#### [Prompt]
Within the records, determine how many lines contain the word "breast". Your reply must consist of that number only.

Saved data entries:

▬▬▬

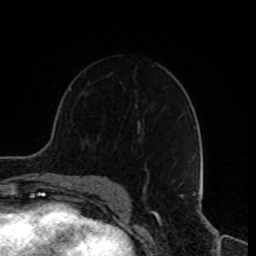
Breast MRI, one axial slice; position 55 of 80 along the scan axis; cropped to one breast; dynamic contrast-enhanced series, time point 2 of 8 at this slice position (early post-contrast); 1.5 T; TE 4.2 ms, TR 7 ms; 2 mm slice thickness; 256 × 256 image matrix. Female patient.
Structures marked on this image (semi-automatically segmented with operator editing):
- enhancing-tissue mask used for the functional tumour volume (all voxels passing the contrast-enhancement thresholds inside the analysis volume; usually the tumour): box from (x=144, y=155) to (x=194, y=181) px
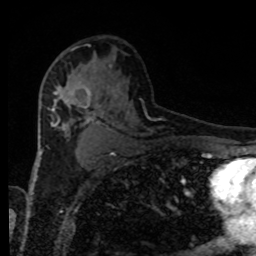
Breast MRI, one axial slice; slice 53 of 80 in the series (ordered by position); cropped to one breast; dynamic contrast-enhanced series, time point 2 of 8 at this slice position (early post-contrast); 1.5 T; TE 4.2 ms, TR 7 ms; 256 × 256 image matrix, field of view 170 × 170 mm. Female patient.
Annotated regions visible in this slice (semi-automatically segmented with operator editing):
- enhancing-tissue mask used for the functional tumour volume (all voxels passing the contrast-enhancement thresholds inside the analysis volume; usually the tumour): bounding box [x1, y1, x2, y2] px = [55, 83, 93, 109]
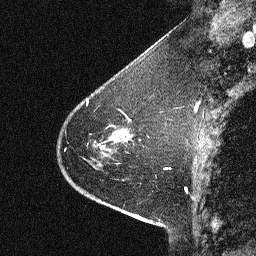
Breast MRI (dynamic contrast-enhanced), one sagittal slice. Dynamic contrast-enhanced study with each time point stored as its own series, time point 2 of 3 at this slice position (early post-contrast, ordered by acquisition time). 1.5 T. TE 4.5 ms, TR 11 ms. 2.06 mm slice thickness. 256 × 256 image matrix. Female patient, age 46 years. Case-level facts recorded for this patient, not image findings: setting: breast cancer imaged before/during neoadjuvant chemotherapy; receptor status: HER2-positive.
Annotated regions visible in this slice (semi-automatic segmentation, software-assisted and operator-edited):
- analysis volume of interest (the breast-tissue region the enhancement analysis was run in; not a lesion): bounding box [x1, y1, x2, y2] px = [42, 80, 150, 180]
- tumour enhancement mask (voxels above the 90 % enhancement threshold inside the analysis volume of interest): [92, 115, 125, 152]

▬▬▬

#### [Solution for this exercise]
4